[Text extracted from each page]
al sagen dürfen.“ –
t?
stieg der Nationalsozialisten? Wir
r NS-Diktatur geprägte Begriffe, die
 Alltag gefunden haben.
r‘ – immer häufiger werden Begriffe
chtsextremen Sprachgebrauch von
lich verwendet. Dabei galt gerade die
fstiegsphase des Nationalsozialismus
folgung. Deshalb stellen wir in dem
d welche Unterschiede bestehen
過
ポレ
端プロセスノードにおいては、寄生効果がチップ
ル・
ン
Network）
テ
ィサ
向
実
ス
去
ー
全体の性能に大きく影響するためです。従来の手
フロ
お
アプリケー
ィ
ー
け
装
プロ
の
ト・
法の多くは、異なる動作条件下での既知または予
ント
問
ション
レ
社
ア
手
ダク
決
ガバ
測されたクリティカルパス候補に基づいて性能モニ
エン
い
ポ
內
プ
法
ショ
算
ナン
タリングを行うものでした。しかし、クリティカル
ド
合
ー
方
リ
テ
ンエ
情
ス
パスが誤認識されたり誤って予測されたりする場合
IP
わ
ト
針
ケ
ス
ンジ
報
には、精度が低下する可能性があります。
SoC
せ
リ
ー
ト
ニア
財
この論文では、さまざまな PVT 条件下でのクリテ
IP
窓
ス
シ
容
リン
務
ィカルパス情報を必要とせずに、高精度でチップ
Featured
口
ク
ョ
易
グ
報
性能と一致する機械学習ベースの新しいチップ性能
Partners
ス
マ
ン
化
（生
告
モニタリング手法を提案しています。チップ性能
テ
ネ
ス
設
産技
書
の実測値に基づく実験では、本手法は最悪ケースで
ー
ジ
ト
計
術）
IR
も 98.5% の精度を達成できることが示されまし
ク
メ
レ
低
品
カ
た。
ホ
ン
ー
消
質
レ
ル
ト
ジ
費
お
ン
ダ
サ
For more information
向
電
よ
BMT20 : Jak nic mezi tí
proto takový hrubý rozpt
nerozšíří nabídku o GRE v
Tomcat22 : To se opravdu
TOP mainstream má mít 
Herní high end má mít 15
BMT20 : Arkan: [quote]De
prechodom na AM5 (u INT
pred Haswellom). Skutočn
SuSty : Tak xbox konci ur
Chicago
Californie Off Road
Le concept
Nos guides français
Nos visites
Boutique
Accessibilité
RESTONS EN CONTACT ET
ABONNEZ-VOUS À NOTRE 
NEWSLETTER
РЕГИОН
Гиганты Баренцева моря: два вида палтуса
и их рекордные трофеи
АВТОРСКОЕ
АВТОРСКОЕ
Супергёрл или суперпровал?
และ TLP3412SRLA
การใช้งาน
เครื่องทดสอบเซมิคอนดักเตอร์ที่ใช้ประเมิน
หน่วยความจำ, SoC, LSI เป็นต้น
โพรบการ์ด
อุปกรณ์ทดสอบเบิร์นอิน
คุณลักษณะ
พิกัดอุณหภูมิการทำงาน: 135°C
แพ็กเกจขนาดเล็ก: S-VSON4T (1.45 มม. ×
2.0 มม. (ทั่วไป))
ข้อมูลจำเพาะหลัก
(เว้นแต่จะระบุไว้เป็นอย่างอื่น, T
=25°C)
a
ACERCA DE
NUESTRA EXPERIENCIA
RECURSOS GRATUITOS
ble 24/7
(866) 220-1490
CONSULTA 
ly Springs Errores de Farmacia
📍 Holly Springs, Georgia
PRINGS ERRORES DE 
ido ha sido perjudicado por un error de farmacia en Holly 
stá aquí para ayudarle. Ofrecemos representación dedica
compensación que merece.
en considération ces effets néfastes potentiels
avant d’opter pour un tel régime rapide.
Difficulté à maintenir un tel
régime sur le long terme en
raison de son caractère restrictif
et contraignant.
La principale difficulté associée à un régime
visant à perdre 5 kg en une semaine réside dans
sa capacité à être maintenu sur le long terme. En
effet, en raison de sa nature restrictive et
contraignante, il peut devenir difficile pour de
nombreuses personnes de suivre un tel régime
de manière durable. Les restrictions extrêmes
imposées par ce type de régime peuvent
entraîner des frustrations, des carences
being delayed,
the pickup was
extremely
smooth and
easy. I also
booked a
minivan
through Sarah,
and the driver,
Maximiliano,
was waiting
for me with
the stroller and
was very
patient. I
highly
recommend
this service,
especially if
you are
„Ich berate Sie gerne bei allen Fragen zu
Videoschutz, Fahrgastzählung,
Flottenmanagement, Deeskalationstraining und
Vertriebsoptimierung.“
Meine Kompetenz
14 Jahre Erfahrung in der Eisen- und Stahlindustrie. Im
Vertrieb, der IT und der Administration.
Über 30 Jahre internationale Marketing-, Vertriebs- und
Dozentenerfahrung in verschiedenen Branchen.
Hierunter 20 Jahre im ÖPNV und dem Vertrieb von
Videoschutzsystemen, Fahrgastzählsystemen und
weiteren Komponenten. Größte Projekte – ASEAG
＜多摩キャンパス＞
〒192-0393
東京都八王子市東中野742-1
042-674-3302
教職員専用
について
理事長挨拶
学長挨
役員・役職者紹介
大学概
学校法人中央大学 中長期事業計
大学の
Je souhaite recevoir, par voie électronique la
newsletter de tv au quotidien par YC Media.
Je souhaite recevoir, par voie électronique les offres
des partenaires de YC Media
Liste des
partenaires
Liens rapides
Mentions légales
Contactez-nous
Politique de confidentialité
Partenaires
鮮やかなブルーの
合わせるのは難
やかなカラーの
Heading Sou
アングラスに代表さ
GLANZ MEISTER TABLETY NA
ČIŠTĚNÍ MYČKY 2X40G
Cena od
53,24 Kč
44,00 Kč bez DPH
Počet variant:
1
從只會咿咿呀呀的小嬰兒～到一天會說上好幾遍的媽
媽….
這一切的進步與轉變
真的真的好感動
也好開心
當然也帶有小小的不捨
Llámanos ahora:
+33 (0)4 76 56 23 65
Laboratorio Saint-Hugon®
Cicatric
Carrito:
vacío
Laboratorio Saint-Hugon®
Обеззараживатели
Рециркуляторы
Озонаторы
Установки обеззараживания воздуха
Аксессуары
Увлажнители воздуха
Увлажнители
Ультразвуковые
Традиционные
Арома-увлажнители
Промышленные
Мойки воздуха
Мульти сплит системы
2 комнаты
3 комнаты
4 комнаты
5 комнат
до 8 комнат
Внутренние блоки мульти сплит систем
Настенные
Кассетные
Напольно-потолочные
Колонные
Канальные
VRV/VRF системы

The task =>
Put every line from the items above into a Markdown table with the columns Row and Line. Number the rows in order and skip any blank lines.

Exercise output =>
| Row | Line |
|---|---|
| 1 | al sagen dürfen.“ – |
| 2 | t? |
| 3 | stieg der Nationalsozialisten? Wir |
| 4 | r NS-Diktatur geprägte Begriffe, die |
| 5 |  Alltag gefunden haben. |
| 6 | r‘ – immer häufiger werden Begriffe |
| 7 | chtsextremen Sprachgebrauch von |
| 8 | lich verwendet. Dabei galt gerade die |
| 9 | fstiegsphase des Nationalsozialismus |
| 10 | folgung. Deshalb stellen wir in dem |
| 11 | d welche Unterschiede bestehen |
| 12 | 過 |
| 13 | ポレ |
| 14 | 端プロセスノードにおいては、寄生効果がチップ |
| 15 | ル・ |
| 16 | ン |
| 17 | Network） |
| 18 | テ |
| 19 | ィサ |
| 20 | 向 |
| 21 | 実 |
| 22 | ス |
| 23 | 去 |
| 24 | ー |
| 25 | 全体の性能に大きく影響するためです。従来の手 |
| 26 | フロ |
| 27 | お |
| 28 | アプリケー |
| 29 | ィ |
| 30 | ー |
| 31 | け |
| 32 | 装 |
| 33 | プロ |
| 34 | の |
| 35 | ト・ |
| 36 | 法の多くは、異なる動作条件下での既知または予 |
| 37 | ント |
| 38 | 問 |
| 39 | ション |
| 40 | レ |
| 41 | 社 |
| 42 | ア |
| 43 | 手 |
| 44 | ダク |
| 45 | 決 |
| 46 | ガバ |
| 47 | 測されたクリティカルパス候補に基づいて性能モニ |
| 48 | エン |
| 49 | い |
| 50 | ポ |
| 51 | 內 |
| 52 | プ |
| 53 | 法 |
| 54 | ショ |
| 55 | 算 |
| 56 | ナン |
| 57 | タリングを行うものでした。しかし、クリティカル |
| 58 | ド |
| 59 | 合 |
| 60 | ー |
| 61 | 方 |
| 62 | リ |
| 63 | テ |
| 64 | ンエ |
| 65 | 情 |
| 66 | ス |
| 67 | パスが誤認識されたり誤って予測されたりする場合 |
| 68 | IP |
| 69 | わ |
| 70 | ト |
| 71 | 針 |
| 72 | ケ |
| 73 | ス |
| 74 | ンジ |
| 75 | 報 |
| 76 | には、精度が低下する可能性があります。 |
| 77 | SoC |
| 78 | せ |
| 79 | リ |
| 80 | ー |
| 81 | ト |
| 82 | ニア |
| 83 | 財 |
| 84 | この論文では、さまざまな PVT 条件下でのクリテ |
| 85 | IP |
| 86 | 窓 |
| 87 | ス |
| 88 | シ |
| 89 | 容 |
| 90 | リン |
| 91 | 務 |
| 92 | ィカルパス情報を必要とせずに、高精度でチップ |
| 93 | Featured |
| 94 | 口 |
| 95 | ク |
| 96 | ョ |
| 97 | 易 |
| 98 | グ |
| 99 | 報 |
| 100 | 性能と一致する機械学習ベースの新しいチップ性能 |
| 101 | Partners |
| 102 | ス |
| 103 | マ |
| 104 | ン |
| 105 | 化 |
| 106 | （生 |
| 107 | 告 |
| 108 | モニタリング手法を提案しています。チップ性能 |
| 109 | テ |
| 110 | ネ |
| 111 | ス |
| 112 | 設 |
| 113 | 産技 |
| 114 | 書 |
| 115 | の実測値に基づく実験では、本手法は最悪ケースで |
| 116 | ー |
| 117 | ジ |
| 118 | ト |
| 119 | 計 |
| 120 | 術） |
| 121 | IR |
| 122 | も 98.5% の精度を達成できることが示されまし |
| 123 | ク |
| 124 | メ |
| 125 | レ |
| 126 | 低 |
| 127 | 品 |
| 128 | カ |
| 129 | た。 |
| 130 | ホ |
| 131 | ン |
| 132 | ー |
| 133 | 消 |
| 134 | 質 |
| 135 | レ |
| 136 | ル |
| 137 | ト |
| 138 | ジ |
| 139 | 費 |
| 140 | お |
| 141 | ン |
| 142 | ダ |
| 143 | サ |
| 144 | For more information |
| 145 | 向 |
| 146 | 電 |
| 147 | よ |
| 148 | BMT20 : Jak nic mezi tí |
| 149 | proto takový hrubý rozpt |
| 150 | nerozšíří nabídku o GRE v |
| 151 | Tomcat22 : To se opravdu |
| 152 | TOP mainstream má mít  |
| 153 | Herní high end má mít 15 |
| 154 | BMT20 : Arkan: [quote]De |
| 155 | prechodom na AM5 (u INT |
| 156 | pred Haswellom). Skutočn |
| 157 | SuSty : Tak xbox konci ur |
| 158 | Chicago |
| 159 | Californie Off Road |
| 160 | Le concept |
| 161 | Nos guides français |
| 162 | Nos visites |
| 163 | Boutique |
| 164 | Accessibilité |
| 165 | RESTONS EN CONTACT ET |
| 166 | ABONNEZ-VOUS À NOTRE  |
| 167 | NEWSLETTER |
| 168 | РЕГИОН |
| 169 | Гиганты Баренцева моря: два вида палтуса |
| 170 | и их рекордные трофеи |
| 171 | АВТОРСКОЕ |
| 172 | АВТОРСКОЕ |
| 173 | Супергёрл или суперпровал? |
| 174 | และ TLP3412SRLA |
| 175 | การใช้งาน |
| 176 | เครื่องทดสอบเซมิคอนดักเตอร์ที่ใช้ประเมิน |
| 177 | หน่วยความจำ, SoC, LSI เป็นต้น |
| 178 | โพรบการ์ด |
| 179 | อุปกรณ์ทดสอบเบิร์นอิน |
| 180 | คุณลักษณะ |
| 181 | พิกัดอุณหภูมิการทำงาน: 135°C |
| 182 | แพ็กเกจขนาดเล็ก: S-VSON4T (1.45 มม. × |
| 183 | 2.0 มม. (ทั่วไป)) |
| 184 | ข้อมูลจำเพาะหลัก |
| 185 | (เว้นแต่จะระบุไว้เป็นอย่างอื่น, T |
| 186 | =25°C) |
| 187 | a |
| 188 | ACERCA DE |
| 189 | NUESTRA EXPERIENCIA |
| 190 | RECURSOS GRATUITOS |
| 191 | ble 24/7 |
| 192 | (866) 220-1490 |
| 193 | CONSULTA  |
| 194 | ly Springs Errores de Farmacia |
| 195 | 📍 Holly Springs, Georgia |
| 196 | PRINGS ERRORES DE  |
| 197 | ido ha sido perjudicado por un error de farmacia en Holly  |
| 198 | stá aquí para ayudarle. Ofrecemos representación dedica |
| 199 | compensación que merece. |
| 200 | en considération ces effets néfastes potentiels |
| 201 | avant d’opter pour un tel régime rapide. |
| 202 | Difficulté à maintenir un tel |
| 203 | régime sur le long terme en |
| 204 | raison de son caractère restrictif |
| 205 | et contraignant. |
| 206 | La principale difficulté associée à un régime |
| 207 | visant à perdre 5 kg en une semaine réside dans |
| 208 | sa capacité à être maintenu sur le long terme. En |
| 209 | effet, en raison de sa nature restrictive et |
| 210 | contraignante, il peut devenir difficile pour de |
| 211 | nombreuses personnes de suivre un tel régime |
| 212 | de manière durable. Les restrictions extrêmes |
| 213 | imposées par ce type de régime peuvent |
| 214 | entraîner des frustrations, des carences |
| 215 | being delayed, |
| 216 | the pickup was |
| 217 | extremely |
| 218 | smooth and |
| 219 | easy. I also |
| 220 | booked a |
| 221 | minivan |
| 222 | through Sarah, |
| 223 | and the driver, |
| 224 | Maximiliano, |
| 225 | was waiting |
| 226 | for me with |
| 227 | the stroller and |
| 228 | was very |
| 229 | patient. I |
| 230 | highly |
| 231 | recommend |
| 232 | this service, |
| 233 | especially if |
| 234 | you are |
| 235 | „Ich berate Sie gerne bei allen Fragen zu |
| 236 | Videoschutz, Fahrgastzählung, |
| 237 | Flottenmanagement, Deeskalationstraining und |
| 238 | Vertriebsoptimierung.“ |
| 239 | Meine Kompetenz |
| 240 | 14 Jahre Erfahrung in der Eisen- und Stahlindustrie. Im |
| 241 | Vertrieb, der IT und der Administration. |
| 242 | Über 30 Jahre internationale Marketing-, Vertriebs- und |
| 243 | Dozentenerfahrung in verschiedenen Branchen. |
| 244 | Hierunter 20 Jahre im ÖPNV und dem Vertrieb von |
| 245 | Videoschutzsystemen, Fahrgastzählsystemen und |
| 246 | weiteren Komponenten. Größte Projekte – ASEAG |
| 247 | ＜多摩キャンパス＞ |
| 248 | 〒192-0393 |
| 249 | 東京都八王子市東中野742-1 |
| 250 | 042-674-3302 |
| 251 | 教職員専用 |
| 252 | について |
| 253 | 理事長挨拶 |
| 254 | 学長挨 |
| 255 | 役員・役職者紹介 |
| 256 | 大学概 |
| 257 | 学校法人中央大学 中長期事業計 |
| 258 | 大学の |
| 259 | Je souhaite recevoir, par voie électronique la |
| 260 | newsletter de tv au quotidien par YC Media. |
| 261 | Je souhaite recevoir, par voie électronique les offres |
| 262 | des partenaires de YC Media |
| 263 | Liste des |
| 264 | partenaires |
| 265 | Liens rapides |
| 266 | Mentions légales |
| 267 | Contactez-nous |
| 268 | Politique de confidentialité |
| 269 | Partenaires |
| 270 | 鮮やかなブルーの |
| 271 | 合わせるのは難 |
| 272 | やかなカラーの |
| 273 | Heading Sou |
| 274 | アングラスに代表さ |
| 275 | GLANZ MEISTER TABLETY NA |
| 276 | ČIŠTĚNÍ MYČKY 2X40G |
| 277 | Cena od |
| 278 | 53,24 Kč |
| 279 | 44,00 Kč bez DPH |
| 280 | Počet variant: |
| 281 | 1 |
| 282 | 從只會咿咿呀呀的小嬰兒～到一天會說上好幾遍的媽 |
| 283 | 媽…. |
| 284 | 這一切的進步與轉變 |
| 285 | 真的真的好感動 |
| 286 | 也好開心 |
| 287 | 當然也帶有小小的不捨 |
| 288 | Llámanos ahora: |
| 289 | +33 (0)4 76 56 23 65 |
| 290 | Laboratorio Saint-Hugon® |
| 291 | Cicatric |
| 292 | Carrito: |
| 293 | vacío |
| 294 | Laboratorio Saint-Hugon® |
| 295 | Обеззараживатели |
| 296 | Рециркуляторы |
| 297 | Озонаторы |
| 298 | Установки обеззараживания воздуха |
| 299 | Аксессуары |
| 300 | Увлажнители воздуха |
| 301 | Увлажнители |
| 302 | Ультразвуковые |
| 303 | Традиционные |
| 304 | Арома-увлажнители |
| 305 | Промышленные |
| 306 | Мойки воздуха |
| 307 | Мульти сплит системы |
| 308 | 2 комнаты |
| 309 | 3 комнаты |
| 310 | 4 комнаты |
| 311 | 5 комнат |
| 312 | до 8 комнат |
| 313 | Внутренние блоки мульти сплит систем |
| 314 | Настенные |
| 315 | Кассетные |
| 316 | Напольно-потолочные |
| 317 | Колонные |
| 318 | Канальные |
| 319 | VRV/VRF системы |